While they seem like a simple component, the nozzles on rocket engines require complex production methods to withstand the extreme temperatures and pressures they encounter during the combustion process. And with additional complexity comes extra costs.
Both cost and complexity have played critical roles in the advancement of 3D printing and additive manufacturing technology. And just as numerous manufacturers have saved time and money by incorporating 3D printing into their production flows, NASA's Marshall Space Flight Center looked to realize the same benefits via a new additive manufacturing technique for nozzle fabrication.
The process is called Laser Wire Direct Closeout (LWDC), and it differs from other 3D-printing approaches in that it uses a freeform-directed energy wire deposition process to fabricate material in place. This NASA-patented technology has the potential to reduce build time from months to weeks.

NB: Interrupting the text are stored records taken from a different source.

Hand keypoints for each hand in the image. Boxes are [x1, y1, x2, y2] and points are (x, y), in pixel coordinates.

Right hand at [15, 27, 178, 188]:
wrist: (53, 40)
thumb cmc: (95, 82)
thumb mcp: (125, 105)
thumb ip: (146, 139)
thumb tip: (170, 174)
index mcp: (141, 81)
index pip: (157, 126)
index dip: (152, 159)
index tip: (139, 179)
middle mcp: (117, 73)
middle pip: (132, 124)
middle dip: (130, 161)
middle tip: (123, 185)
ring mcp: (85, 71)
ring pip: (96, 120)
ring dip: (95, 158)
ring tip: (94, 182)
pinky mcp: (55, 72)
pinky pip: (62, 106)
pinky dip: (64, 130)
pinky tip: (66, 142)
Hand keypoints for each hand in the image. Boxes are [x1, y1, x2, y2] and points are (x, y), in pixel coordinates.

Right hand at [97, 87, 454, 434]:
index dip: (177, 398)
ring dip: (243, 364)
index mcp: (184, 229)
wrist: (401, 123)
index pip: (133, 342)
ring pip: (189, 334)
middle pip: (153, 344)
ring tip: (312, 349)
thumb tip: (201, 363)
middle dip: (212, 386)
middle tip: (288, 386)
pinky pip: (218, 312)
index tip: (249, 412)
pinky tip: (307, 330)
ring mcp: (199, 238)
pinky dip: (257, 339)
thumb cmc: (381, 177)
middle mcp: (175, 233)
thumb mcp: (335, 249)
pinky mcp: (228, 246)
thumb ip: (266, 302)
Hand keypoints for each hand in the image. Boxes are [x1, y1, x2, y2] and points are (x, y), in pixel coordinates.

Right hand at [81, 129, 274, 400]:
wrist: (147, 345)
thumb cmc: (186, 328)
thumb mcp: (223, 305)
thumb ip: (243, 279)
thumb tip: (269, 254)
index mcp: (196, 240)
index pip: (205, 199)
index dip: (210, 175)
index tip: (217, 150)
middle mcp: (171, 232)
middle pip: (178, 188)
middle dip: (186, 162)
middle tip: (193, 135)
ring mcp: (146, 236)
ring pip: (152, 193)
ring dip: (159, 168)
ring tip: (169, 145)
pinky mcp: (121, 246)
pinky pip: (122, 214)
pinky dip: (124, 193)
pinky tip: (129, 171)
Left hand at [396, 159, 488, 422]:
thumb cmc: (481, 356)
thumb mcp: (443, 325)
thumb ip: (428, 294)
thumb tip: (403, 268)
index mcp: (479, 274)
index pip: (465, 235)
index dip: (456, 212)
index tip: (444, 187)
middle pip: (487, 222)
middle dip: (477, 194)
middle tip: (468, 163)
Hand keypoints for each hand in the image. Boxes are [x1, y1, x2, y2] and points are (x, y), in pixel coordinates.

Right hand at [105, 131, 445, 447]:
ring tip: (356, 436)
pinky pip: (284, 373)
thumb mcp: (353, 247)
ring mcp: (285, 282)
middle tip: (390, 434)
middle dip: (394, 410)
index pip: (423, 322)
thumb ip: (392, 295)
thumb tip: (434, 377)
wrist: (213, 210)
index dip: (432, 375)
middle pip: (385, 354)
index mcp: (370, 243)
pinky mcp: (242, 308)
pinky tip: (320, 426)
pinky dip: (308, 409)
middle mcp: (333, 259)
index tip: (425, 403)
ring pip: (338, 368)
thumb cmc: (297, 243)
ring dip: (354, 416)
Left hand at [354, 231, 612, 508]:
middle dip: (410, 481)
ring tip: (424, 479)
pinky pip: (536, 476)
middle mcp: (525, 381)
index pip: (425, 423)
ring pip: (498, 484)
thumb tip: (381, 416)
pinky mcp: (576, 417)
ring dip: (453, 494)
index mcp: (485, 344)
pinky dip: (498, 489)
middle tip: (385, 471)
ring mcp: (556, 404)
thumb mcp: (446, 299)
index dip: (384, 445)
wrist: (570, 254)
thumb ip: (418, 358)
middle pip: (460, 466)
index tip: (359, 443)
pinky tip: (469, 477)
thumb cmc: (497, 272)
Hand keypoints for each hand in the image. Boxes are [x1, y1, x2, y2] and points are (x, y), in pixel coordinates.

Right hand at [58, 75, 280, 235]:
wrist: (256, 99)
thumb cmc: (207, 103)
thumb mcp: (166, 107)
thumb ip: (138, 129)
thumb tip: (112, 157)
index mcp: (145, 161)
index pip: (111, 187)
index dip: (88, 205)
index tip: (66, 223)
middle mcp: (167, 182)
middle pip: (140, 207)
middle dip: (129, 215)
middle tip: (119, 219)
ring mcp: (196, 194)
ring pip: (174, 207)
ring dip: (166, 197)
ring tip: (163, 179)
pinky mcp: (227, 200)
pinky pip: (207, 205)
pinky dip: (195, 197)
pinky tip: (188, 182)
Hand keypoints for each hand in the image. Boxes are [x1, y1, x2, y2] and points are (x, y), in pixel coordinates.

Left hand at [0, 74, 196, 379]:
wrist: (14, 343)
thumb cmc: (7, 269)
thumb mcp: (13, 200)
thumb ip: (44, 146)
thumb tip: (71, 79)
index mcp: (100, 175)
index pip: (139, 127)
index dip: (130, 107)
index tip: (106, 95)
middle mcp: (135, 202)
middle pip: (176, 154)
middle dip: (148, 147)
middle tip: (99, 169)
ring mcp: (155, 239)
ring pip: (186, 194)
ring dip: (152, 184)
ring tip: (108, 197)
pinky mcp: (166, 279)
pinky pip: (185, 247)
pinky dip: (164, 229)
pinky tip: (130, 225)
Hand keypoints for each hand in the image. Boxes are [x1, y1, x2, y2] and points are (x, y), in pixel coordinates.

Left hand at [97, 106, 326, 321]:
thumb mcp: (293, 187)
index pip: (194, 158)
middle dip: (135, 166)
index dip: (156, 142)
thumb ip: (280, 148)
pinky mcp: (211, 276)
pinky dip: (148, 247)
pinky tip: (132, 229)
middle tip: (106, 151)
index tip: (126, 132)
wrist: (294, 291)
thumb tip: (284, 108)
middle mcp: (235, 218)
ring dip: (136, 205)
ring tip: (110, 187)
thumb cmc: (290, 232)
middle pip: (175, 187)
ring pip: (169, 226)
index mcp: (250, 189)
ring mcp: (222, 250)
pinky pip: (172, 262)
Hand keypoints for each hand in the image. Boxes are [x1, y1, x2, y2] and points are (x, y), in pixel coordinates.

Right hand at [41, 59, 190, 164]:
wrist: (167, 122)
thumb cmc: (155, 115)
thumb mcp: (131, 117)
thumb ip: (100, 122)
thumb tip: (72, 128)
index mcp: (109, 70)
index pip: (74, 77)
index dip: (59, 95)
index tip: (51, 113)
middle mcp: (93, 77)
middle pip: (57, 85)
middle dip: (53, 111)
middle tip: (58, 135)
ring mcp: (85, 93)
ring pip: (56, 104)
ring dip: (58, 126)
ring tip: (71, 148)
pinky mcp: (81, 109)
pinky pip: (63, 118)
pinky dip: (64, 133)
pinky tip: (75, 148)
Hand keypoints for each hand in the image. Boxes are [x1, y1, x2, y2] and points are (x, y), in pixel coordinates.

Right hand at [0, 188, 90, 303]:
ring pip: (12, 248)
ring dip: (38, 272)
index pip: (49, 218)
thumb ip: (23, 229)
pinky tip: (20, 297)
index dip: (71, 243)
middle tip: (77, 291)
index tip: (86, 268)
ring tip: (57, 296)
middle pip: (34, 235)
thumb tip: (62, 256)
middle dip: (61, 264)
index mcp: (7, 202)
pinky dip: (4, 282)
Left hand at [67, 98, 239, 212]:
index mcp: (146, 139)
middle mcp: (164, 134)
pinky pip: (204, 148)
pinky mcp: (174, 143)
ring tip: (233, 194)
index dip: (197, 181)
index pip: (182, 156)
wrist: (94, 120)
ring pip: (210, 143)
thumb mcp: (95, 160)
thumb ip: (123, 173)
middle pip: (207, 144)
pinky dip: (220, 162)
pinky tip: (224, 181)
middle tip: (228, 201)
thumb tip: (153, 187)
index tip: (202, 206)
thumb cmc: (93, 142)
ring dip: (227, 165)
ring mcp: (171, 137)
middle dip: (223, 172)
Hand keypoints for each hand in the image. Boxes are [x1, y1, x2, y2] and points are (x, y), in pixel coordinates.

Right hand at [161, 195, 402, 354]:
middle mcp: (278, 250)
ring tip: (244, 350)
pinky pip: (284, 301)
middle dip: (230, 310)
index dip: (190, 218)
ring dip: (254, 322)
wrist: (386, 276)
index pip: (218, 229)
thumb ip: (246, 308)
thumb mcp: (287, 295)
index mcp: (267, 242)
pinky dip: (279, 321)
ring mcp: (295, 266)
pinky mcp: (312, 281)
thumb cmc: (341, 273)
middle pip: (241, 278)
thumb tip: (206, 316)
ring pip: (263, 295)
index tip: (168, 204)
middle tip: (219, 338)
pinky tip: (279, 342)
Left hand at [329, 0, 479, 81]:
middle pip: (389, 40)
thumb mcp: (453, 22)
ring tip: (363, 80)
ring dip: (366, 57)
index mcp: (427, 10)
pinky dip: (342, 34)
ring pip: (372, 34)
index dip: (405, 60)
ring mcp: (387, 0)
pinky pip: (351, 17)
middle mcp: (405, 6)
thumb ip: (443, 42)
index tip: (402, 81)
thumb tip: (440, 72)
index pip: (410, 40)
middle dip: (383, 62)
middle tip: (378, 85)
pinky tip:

The LWDC technique employs a wire-based additive manufacturing process that helps address the high operating pressures faced by these nozzles. The new process also allows for fabricating a series of channels within the nozzle that play an important role in guarding against overheating. Using 3D printing for the nozzles, which are only as thick as a couple of sheets of paper, allows for accurately building a part that can withstand a harsh operating environment.
Keystone Synergistic of Port St. Lucie, Florida used the technology to fabricate and test a nozzle. The LWDC approach is currently being licensed for commercial applications, and was developed through NASA's Small Business Innovation Research program.